On Lower Main again, Rima made a chest and looked around with relief.

“I know,” grinned Ellery. “I need a bath, too.”

“But does she really mean all that, Ellery? I’ve never dreamed there were people like her.”

“There aren’t, Rima. She’s an illusion. The silver motif is symbolism. She comes directly off the screen from her original habitat, which was a book. I confess it with shame — I once invented a character like Malvina myself.”

“But I’ve never read,” began Rima with a frown.

“A gap in your cultural education we’re going to bridge right now.” Ellery led her up the street to Ben Danzig’s High Village Rental Library and Sundries. “Your literary background, Miss Anderson, is incomplete without a study of the fictional prototype of specimen Malvina Prentiss... Hm. Yes. Chandler. Or Cain, or Gardner. Wait here a minute.” He went into Ben Danzig’s and came out a few minutes later flourishing a crimson-jacketed book. Rima took it wonderingly. “You read this in bed tonight. It’s not the purest example of its type — Ben’s stock seems to run more to fantasy fiction these days — but it’s virile enough to introduce you to the subject.”

“But isn’t this fantasy?”

“My dear child!” said Ellery in an injured tone. “Read the blurb. ‘Brute realism’ — here, see it?”

“All right,” said Rima doubtfully. She tucked the book under her arm.

They stood before Ben Danzig’s window, out of the way of the late afternoon crowds. A band of high school girls and boys were chattering outside Al Brown’s Ice Cream Parlor next door, making dates for Saturday night at Danceland, in Pine Grove. A few early moviegoers were lined up at the box office of the Bijou. Across the street people were dashing into the post office, Mr. Graycee was standing glumly at the door of his travel agency, J. C. Pettigrew was winding up the awning of his real estate office, girls hurried into the Lower Main Beauty Shop, and the doors of the Five-and-Dime were in continuous motion. Outside the Record building a tired-looking mob heaved as a bus placarded SLOCUM TOWNSHIP rounded the corner from the Square for its return trip.

“I can see what you like in it, Ellery,” said Rima suddenly. “I wish that...”
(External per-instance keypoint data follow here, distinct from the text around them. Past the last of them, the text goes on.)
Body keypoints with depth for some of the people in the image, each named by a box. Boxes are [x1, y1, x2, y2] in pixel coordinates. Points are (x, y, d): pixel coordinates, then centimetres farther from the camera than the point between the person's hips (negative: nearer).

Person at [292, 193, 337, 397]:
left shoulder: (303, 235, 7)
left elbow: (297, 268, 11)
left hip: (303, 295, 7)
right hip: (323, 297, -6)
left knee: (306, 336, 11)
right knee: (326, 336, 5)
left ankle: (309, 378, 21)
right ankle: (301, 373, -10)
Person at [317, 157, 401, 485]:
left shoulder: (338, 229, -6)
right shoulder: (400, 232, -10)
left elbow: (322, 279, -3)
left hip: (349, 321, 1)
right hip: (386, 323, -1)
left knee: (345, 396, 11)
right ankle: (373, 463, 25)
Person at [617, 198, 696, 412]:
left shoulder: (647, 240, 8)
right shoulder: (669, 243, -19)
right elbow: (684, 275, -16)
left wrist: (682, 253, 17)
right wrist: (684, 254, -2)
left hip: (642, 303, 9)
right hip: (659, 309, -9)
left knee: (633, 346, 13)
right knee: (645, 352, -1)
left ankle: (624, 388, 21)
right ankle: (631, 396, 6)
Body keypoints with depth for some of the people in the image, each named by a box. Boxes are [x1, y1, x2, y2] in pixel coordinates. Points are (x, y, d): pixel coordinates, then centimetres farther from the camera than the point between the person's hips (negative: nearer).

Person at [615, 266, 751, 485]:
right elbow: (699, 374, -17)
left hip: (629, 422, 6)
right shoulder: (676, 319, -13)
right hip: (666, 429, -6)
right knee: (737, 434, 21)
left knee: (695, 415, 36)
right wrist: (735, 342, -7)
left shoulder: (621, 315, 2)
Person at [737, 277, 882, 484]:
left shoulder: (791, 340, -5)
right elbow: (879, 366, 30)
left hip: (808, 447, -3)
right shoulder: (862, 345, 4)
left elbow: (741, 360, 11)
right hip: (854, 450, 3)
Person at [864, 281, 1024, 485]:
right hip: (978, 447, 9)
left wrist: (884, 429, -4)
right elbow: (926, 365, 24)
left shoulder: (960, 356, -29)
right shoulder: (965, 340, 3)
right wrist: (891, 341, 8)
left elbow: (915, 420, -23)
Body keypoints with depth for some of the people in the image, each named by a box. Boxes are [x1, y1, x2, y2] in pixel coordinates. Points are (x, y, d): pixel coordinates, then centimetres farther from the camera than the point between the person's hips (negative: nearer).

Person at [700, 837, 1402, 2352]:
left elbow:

He knew she was thinking of her father.

“You’re dragging,” he said cheerfully, “and I don’t wonder. The Prentiss woman on top of a futile day.”

“This morning it looked...”

“And then all our shiny images faded out. Hungry, Rima?”

“Yes.”

“It’s about time. Let’s get something to eat and call it a day. Gold Gardens?”
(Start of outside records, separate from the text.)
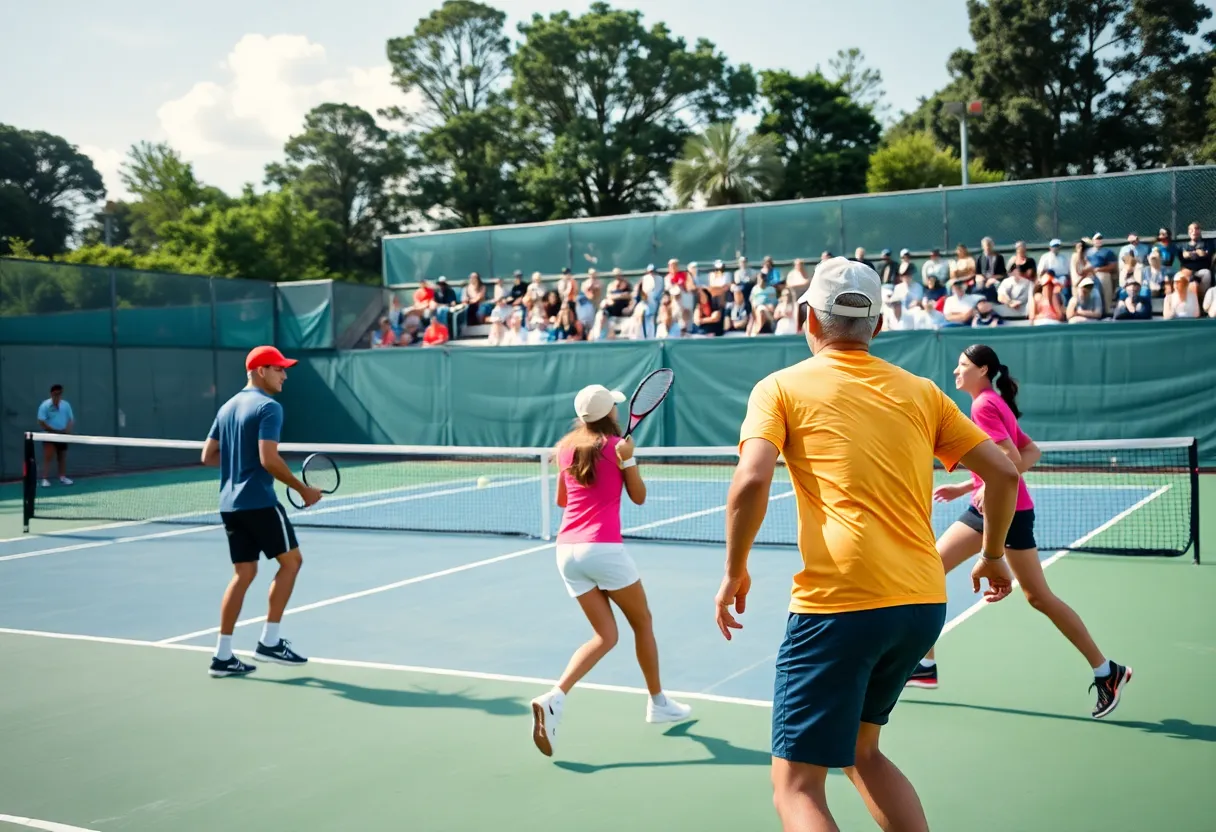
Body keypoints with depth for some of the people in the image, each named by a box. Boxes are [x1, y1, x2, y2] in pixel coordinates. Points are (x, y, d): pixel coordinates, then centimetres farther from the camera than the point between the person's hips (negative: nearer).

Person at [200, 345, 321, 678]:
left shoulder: (228, 407, 15)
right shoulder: (268, 407, -12)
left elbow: (208, 456, 17)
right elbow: (269, 459, -21)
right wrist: (303, 490, -13)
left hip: (230, 504, 8)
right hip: (259, 501, -8)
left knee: (243, 573, 11)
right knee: (291, 560, 5)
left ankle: (223, 655, 8)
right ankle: (269, 641, 3)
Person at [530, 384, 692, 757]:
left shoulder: (566, 448, 10)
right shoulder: (617, 446, -4)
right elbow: (639, 497, 5)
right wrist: (628, 459, -6)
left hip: (567, 549, 5)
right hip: (604, 548, -5)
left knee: (606, 635, 9)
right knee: (642, 622, 17)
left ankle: (554, 698, -12)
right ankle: (657, 702, 29)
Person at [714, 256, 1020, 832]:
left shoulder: (782, 386, 3)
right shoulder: (920, 391, 14)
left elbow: (751, 483, -14)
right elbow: (1003, 473, 13)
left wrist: (735, 571, 0)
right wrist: (993, 555, 27)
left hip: (838, 603, -6)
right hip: (925, 601, 6)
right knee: (860, 752, 26)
“Oh, no. Some place not so... Not Miss Sally’s Tea Roome, either.” She was trying not to cry.

“How about the Square Grill? That little counter joint around the corner on the Square. Caters to the elk-tooth boys, coffee without saucers, and I once had a surprising steak there.”

“Oh, yes!”

As they passed the Record building again, Ellery said casually, “It’s always this way. You look and look and you find yourself with a lot of nothing for your pains. Till one day you turn a corner and there it is.” Her hand tightened on his arm. “I think tomorrow, Rima,” he said briskly, “we’ll take stock. Since the best position for seeing where you stand is on your back, we’ll have to go off somewhere—”

“Ellery!”

“—get away from town.”

“Can we?”

“Let’s see. We’ll need a few trees, a bush or two, and a couple of mossy boulders. Pine needles to lie on, if possible. Oh, and maybe a bit of bubbling water.”

“I know just the place,” cried Rima.

“Wonderful. Where?”

“I found it once when I was poking around in the hills. Nobody in Wrightsville knows about it.”

“How far away is it?”

“Not far at all. But you won’t find it on the map. It’s mine by right of discovery. I’ve even given it a name.”

“What?”

“Guess!” Rima laughed.

“Nova Rima?”

“Way off.”

“Mount Anderson?”

“Try again.

“Of course. Ytaioa.”

“That’s it!” Rima fairly flew into Mike Polaris’s Square Grill.